• **Excerpted passage**
--------------------------------

Could you give us a little more detail, John, on your reliability concerns with the DC generators like the Fischer Pandas? Is it with the diesel engine? Or the DC generating component? Or the electronic control system? Something else?

If the little 2-cylinder models are routinely run for more than a couple of hours at near maximum load instead of staying under the recommended 80% maximum load for long runs, then I think that I’d be concerned too how long they will last running at full load at or nearly at 3600 rpm. However, the larger 3 and 4-cylinder units, while still being lighter than a Northern Lights that produces fewer kW, run at least 600 rpm slower, so maybe if those Kubotas are generally kept under the 80% load recommendation they can be expected to last longer?

I can also seeing longevity suffering if installation and maintenance details are not attended to, but are these DC generators any more vulnerable to bad fuel, oil, air or inadequate cooling than are fixed rpm AC gensets?

Some things are really attractive about standalone DC generators or main engine systems like Integrel or the similar hybrid offerings from Beta Marine, so I wish I had a better handle on where the reliability concerns are coming from

Dick Stevenson

Hi Mark,
I am a firm believer that, for boats the size of Alchemy, 40 feet, that a DC genset (GS) is the way to go.

--------------------------------

• **Given records**
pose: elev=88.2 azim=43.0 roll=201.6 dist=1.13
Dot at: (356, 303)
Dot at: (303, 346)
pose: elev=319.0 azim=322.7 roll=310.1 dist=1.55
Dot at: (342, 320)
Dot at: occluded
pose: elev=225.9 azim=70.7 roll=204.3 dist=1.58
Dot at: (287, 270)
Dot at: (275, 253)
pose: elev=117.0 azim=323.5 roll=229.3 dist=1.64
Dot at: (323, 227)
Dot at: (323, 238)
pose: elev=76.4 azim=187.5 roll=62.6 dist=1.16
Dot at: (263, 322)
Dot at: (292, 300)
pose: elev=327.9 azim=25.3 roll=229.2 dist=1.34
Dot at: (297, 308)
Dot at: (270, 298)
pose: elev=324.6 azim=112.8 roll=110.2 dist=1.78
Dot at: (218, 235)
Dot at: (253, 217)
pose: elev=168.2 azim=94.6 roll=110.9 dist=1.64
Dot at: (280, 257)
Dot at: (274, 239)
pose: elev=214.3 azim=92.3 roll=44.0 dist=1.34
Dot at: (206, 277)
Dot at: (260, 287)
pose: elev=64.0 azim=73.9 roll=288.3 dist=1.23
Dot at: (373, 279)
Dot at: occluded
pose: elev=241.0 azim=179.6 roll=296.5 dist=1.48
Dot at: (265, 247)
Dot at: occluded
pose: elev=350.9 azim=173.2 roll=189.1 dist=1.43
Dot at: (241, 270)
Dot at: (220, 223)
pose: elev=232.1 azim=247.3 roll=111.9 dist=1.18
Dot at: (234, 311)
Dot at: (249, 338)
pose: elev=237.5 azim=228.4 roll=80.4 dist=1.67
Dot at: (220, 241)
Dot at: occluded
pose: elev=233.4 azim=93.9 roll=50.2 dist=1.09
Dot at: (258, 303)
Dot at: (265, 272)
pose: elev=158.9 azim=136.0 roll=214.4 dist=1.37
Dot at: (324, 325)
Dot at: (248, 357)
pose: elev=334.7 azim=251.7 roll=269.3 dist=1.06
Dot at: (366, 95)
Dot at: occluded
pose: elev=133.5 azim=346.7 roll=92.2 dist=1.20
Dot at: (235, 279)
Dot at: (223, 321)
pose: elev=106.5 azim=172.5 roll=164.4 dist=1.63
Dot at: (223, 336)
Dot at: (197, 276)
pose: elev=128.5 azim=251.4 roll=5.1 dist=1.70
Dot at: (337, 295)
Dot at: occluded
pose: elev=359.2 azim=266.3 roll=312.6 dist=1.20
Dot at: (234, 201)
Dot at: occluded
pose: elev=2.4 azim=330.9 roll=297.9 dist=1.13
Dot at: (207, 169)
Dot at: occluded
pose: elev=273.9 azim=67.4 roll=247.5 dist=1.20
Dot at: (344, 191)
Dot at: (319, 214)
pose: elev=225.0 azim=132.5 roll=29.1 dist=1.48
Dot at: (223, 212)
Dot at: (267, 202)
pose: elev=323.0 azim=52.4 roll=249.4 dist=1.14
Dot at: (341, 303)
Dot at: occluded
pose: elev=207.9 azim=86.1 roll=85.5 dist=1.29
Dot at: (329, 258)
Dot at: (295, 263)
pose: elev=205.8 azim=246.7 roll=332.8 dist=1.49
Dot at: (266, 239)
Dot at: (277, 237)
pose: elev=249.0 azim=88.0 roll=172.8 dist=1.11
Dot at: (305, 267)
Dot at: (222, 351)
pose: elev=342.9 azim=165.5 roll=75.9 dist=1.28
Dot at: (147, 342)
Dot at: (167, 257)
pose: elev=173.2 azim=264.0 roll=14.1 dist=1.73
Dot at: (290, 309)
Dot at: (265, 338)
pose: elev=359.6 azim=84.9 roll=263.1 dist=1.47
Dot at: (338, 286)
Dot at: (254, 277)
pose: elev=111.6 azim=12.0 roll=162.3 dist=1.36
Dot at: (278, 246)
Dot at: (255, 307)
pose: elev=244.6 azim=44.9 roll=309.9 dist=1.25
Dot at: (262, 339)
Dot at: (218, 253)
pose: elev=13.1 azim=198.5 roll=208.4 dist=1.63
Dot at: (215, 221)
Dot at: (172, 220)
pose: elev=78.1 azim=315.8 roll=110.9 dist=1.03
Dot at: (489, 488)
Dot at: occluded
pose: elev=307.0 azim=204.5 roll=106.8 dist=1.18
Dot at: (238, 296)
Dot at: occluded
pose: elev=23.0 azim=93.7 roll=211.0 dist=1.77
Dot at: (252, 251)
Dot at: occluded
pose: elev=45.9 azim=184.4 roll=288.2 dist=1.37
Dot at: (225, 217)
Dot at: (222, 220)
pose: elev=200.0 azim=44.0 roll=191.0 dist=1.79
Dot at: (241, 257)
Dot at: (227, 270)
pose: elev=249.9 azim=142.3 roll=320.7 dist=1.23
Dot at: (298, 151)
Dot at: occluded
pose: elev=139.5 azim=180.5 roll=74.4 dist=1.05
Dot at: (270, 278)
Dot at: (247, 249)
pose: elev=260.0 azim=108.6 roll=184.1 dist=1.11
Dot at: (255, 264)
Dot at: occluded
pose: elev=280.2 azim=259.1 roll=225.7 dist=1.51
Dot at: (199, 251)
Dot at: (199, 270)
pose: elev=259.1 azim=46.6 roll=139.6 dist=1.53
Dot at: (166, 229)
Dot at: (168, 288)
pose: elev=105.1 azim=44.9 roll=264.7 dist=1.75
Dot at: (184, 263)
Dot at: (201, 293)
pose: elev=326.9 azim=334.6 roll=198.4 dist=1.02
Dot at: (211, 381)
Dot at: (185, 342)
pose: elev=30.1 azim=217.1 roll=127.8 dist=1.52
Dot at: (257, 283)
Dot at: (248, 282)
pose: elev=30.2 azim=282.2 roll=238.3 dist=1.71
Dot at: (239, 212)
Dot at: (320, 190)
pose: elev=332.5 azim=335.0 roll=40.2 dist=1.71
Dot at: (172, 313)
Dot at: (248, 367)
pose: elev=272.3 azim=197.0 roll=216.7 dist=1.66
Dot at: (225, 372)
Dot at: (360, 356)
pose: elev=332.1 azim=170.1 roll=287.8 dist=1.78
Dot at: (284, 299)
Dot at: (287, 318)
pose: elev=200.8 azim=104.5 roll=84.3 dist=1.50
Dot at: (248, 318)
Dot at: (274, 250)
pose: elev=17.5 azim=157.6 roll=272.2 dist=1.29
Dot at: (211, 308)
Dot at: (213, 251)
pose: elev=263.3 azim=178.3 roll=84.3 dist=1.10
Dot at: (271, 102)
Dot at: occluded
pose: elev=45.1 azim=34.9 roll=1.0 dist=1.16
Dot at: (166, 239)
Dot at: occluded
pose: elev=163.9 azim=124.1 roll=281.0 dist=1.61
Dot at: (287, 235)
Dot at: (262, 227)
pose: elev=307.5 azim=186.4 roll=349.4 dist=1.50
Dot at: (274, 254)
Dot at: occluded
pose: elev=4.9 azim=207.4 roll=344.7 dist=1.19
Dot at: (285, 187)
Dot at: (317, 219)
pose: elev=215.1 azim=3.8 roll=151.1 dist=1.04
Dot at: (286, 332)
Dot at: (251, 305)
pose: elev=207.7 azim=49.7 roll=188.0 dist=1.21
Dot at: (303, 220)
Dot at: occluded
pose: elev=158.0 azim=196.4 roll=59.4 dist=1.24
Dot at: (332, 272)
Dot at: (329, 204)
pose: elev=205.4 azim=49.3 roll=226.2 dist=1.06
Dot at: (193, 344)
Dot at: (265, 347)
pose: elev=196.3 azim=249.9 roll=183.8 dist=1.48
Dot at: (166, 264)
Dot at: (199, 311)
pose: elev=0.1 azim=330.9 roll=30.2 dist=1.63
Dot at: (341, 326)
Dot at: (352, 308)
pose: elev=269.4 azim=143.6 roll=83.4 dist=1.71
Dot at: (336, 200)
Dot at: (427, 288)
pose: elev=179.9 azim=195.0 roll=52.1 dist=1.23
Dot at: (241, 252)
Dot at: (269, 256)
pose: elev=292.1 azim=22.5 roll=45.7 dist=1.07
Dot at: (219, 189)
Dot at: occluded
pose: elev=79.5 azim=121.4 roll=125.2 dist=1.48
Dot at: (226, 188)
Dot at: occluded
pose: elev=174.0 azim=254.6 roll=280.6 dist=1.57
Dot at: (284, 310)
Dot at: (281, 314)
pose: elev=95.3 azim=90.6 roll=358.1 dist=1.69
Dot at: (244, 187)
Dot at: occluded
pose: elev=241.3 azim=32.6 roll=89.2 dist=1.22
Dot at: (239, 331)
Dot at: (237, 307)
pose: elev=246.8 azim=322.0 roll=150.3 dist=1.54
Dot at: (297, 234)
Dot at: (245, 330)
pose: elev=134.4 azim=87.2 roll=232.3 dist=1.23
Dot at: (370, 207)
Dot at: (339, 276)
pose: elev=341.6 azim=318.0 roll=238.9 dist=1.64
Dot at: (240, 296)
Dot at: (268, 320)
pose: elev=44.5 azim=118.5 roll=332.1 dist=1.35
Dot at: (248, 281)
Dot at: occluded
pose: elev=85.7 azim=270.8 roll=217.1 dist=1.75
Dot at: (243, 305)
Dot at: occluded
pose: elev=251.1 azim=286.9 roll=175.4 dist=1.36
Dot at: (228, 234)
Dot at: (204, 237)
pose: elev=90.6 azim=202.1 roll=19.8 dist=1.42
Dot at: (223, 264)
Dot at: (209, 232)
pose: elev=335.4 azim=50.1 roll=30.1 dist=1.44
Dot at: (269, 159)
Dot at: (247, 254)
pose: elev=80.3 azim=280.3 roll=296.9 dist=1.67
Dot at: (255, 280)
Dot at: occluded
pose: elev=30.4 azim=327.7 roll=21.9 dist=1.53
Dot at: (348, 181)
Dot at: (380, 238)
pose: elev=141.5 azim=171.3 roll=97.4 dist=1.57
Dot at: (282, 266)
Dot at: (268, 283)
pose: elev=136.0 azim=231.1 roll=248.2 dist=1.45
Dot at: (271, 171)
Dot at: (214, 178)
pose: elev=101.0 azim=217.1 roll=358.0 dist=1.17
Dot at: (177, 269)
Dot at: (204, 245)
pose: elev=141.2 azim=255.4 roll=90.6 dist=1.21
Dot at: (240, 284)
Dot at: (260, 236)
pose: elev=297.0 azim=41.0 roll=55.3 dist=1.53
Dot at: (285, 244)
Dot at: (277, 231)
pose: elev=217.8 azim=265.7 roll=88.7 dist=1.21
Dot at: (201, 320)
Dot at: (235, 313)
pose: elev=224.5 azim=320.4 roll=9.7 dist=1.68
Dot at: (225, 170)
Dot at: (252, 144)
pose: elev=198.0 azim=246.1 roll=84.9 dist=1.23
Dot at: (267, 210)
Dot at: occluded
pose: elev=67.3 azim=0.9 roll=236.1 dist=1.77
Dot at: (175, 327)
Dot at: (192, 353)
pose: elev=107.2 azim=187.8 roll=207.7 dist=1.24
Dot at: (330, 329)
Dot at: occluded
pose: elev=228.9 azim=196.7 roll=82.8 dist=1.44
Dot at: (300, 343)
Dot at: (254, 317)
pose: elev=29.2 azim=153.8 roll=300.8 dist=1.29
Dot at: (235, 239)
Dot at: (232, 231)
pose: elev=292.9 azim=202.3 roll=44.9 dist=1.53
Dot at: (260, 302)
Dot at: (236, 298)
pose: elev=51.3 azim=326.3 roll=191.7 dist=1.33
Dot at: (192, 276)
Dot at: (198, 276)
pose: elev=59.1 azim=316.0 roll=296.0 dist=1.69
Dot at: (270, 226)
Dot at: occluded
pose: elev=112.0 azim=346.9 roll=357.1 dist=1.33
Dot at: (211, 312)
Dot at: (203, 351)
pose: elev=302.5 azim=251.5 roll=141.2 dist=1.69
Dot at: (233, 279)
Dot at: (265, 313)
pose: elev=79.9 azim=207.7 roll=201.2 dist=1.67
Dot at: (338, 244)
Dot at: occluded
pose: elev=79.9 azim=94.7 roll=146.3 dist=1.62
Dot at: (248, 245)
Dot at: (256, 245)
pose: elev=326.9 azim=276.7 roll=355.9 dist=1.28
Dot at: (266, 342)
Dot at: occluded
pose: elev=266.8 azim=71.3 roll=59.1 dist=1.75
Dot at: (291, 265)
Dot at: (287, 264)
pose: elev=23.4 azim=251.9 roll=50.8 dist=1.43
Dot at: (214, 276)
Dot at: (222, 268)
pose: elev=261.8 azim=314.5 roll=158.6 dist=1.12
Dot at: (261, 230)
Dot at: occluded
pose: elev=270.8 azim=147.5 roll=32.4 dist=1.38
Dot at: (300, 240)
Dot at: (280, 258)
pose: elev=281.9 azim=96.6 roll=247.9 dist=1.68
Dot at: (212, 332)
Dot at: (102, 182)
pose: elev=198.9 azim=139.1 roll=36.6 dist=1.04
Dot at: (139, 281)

--------------------------------

• **Job 1**
Answer these questions about the passage on DC generators:
(a) How much slower than the little 2-cylinder models do the larger 3 and 4-cylinder units run?
(b) What maximum load does the passage say is recommended for long runs?
(c) How long is Alchemy?
• **Job 2**
In the rows, change "pose" to "camera" in everything from the start of the rows down to the line with "Dot at: (275, 253)", and return only those lines, leaving everything else as it is.
The passage and the rows come from separate sources.

• **Right answer 1**
(a) At least 600 rpm slower.
(b) 80%.
(c) 40 feet.

• **Right answer 2**
camera: elev=88.2 azim=43.0 roll=201.6 dist=1.13
Dot at: (356, 303)
Dot at: (303, 346)
camera: elev=319.0 azim=322.7 roll=310.1 dist=1.55
Dot at: (342, 320)
Dot at: occluded
camera: elev=225.9 azim=70.7 roll=204.3 dist=1.58
Dot at: (287, 270)
Dot at: (275, 253)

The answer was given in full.